Demandée depuis longtemps par certains professionnels, une enquête est actuellement menée par la direction générale de la concurrence, de la consommation et de la répression des fraudes (DGCCRF) afin de sanctionner le plus rapidement possible ces "pratiques déviantes", dixit l'institution. La DGCCRF précise aux Inrocks que la principale difficulté est d'obtenir la liste des clients "aussi fautifs" de ces entreprises.

Maitre Anthony Bem, avocat spécialiste des nouvelles technologies, rappelle à propos des faux avis que ces "pratiques commerciales trompeuses sont punies d'un emprisonnement de deux ans et d'une amende de 37 500 euros au plus, cette amende est quintuplée lorsqu'il s'agit de personnes morales telles que des sociétés(…)"

"On ne peut qu'estimer à la louche"

Sous couvert d'anonymat, le directeur de l'une des plus grandes agence d'e-reputation française confie que, lors d'entretiens récents pour recruter un chef de projet en e-reputation, trois personnes - sur les neuf auditionnées - lui ont affirmé avoir été employées auparavant par de grosses entreprises de communication pour rédiger, toute la journée, de faux avis.
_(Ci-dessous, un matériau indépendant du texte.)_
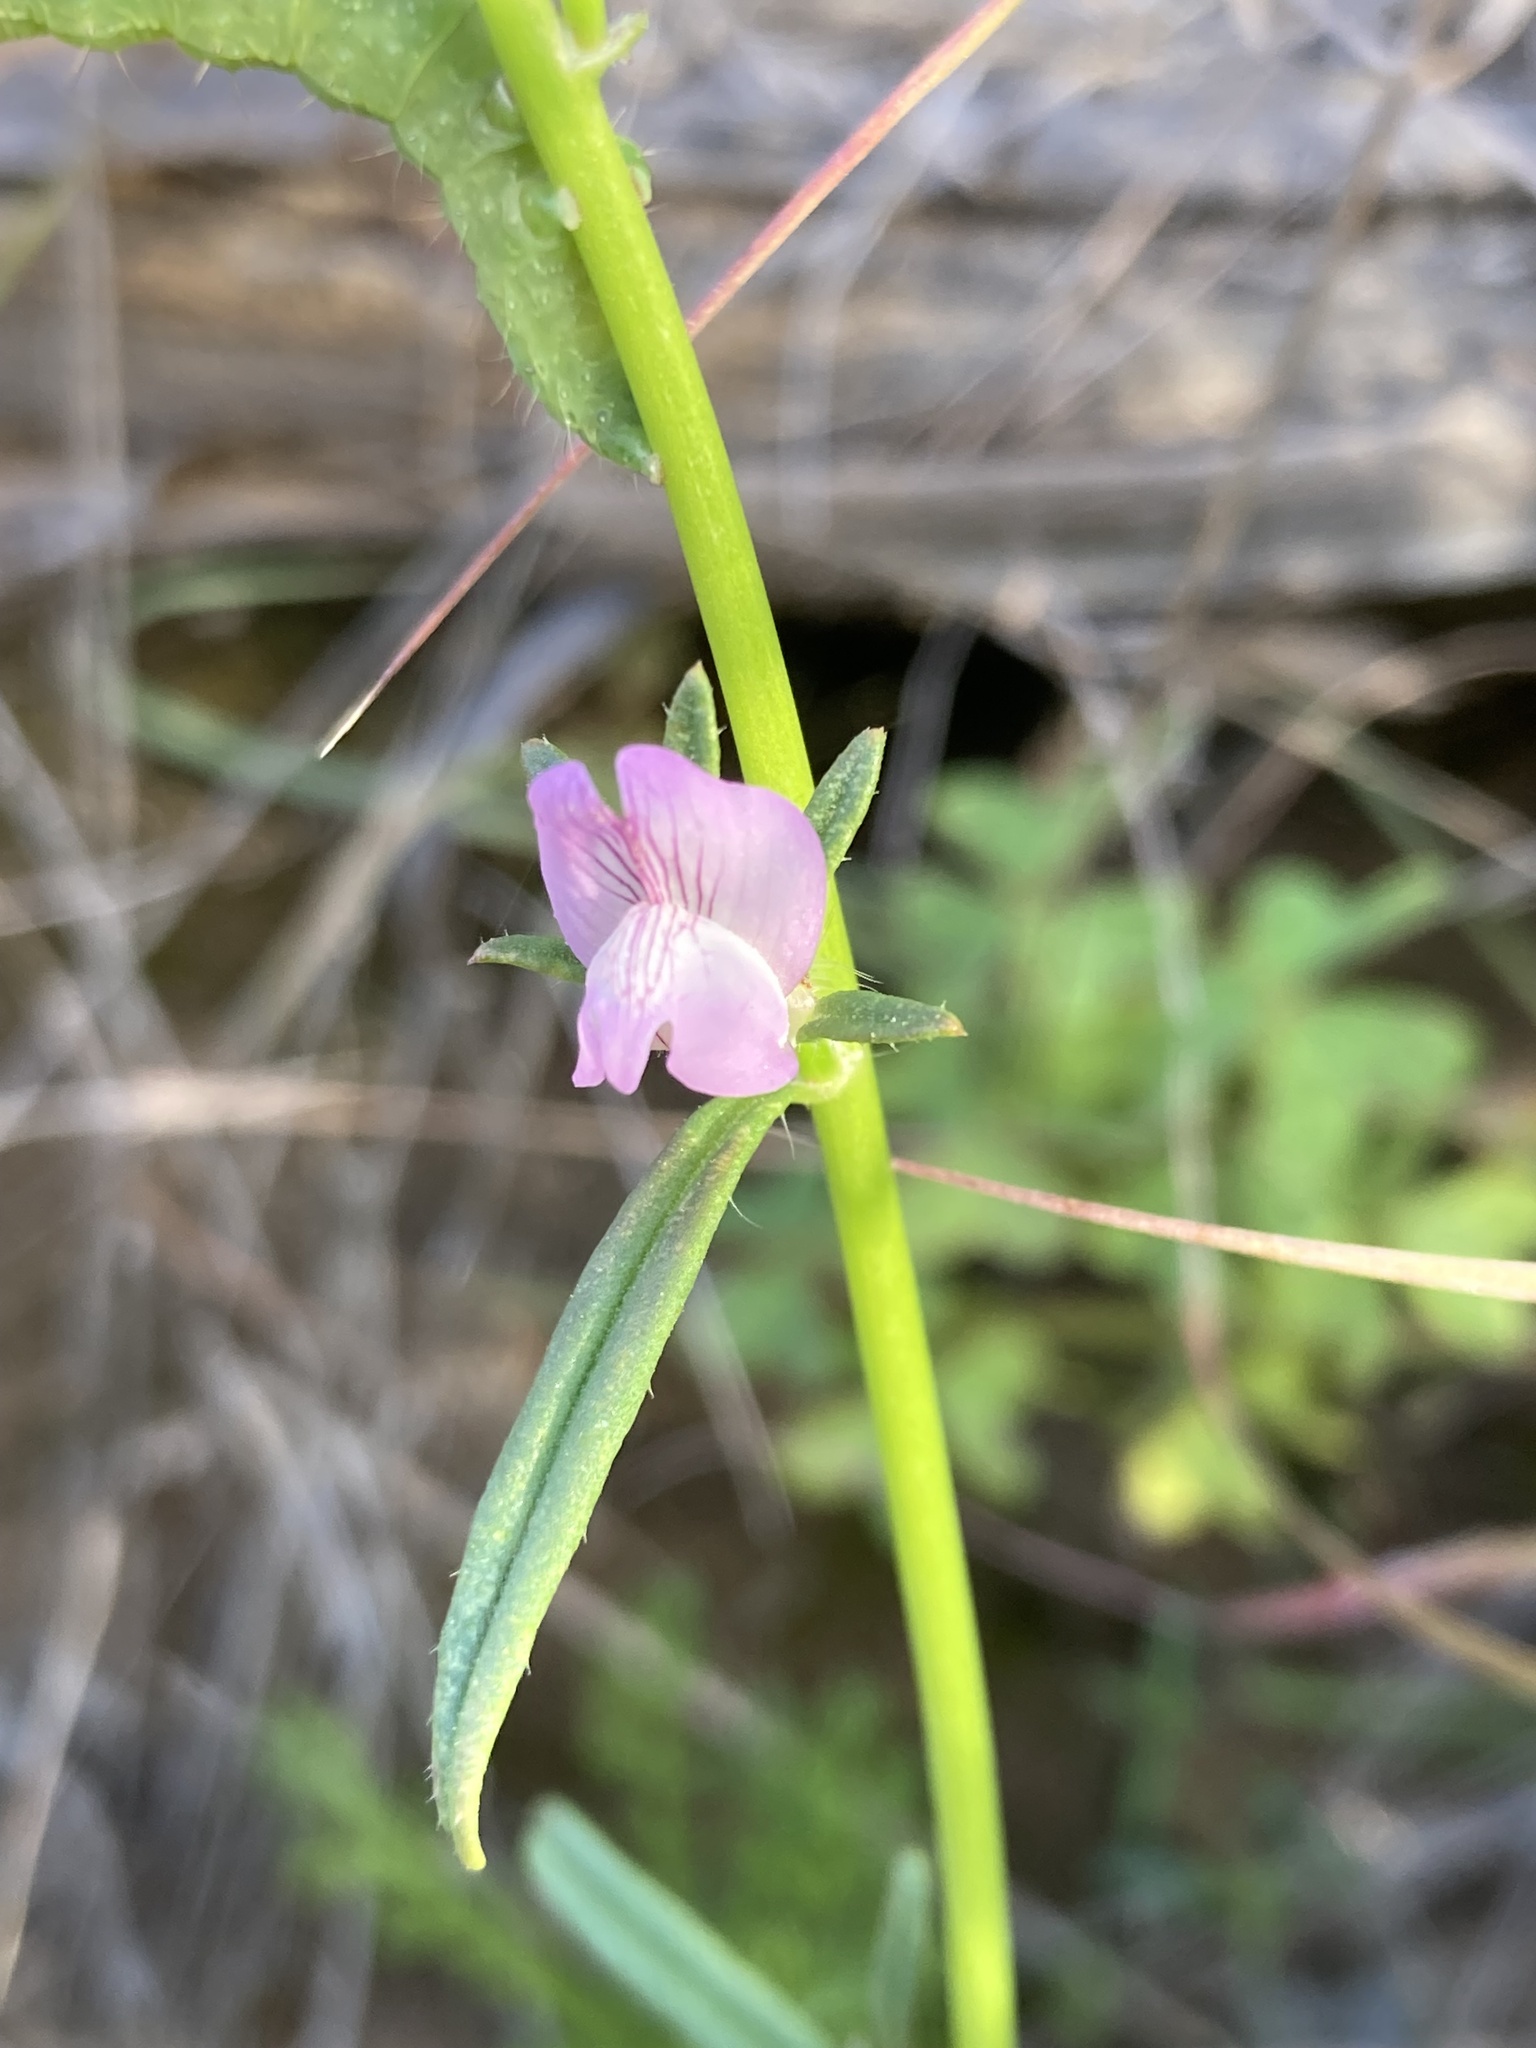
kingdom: Plantae
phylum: Tracheophyta
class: Magnoliopsida
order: Lamiales
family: Plantaginaceae
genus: Misopates
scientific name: Misopates orontium
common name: Weasel's-snout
"Il y a trois ou quatre ans, cette pratique était beaucoup plus commune. Tout ce qui s'appelait "baronnage", "marketing influence" ou "infiltration de forums" pouvait se traduire par la fabrication de faux avis", explique-t-il.

La quantification du phénomène demeure très difficile. Ancien administrateur des sites lesarnaques.com et e-litiges.com, Nicolas Godefroy, désormais employé à l'UFC que choisir, affirme que personne n'a de chiffres. "On ne peut qu'estimer à la louche".

L'association française de normalisation (Afnor) s'est portée garante, depuis le mois de juin dernier, de la création d'un comité - composé de la DGCCRF et de professionnels du Net – qui sera chargé de définir une norme française sur les avis en ligne.

En attendant, les internautes qui douteraient désormais un peu plus de la fiabilité des avis peuvent toujours se raccrocher au conseil donné au XIXème siècle par Oscar Wilde : "Quand les gens sont de mon avis, j'ai toujours le sentiment de m'être trompé".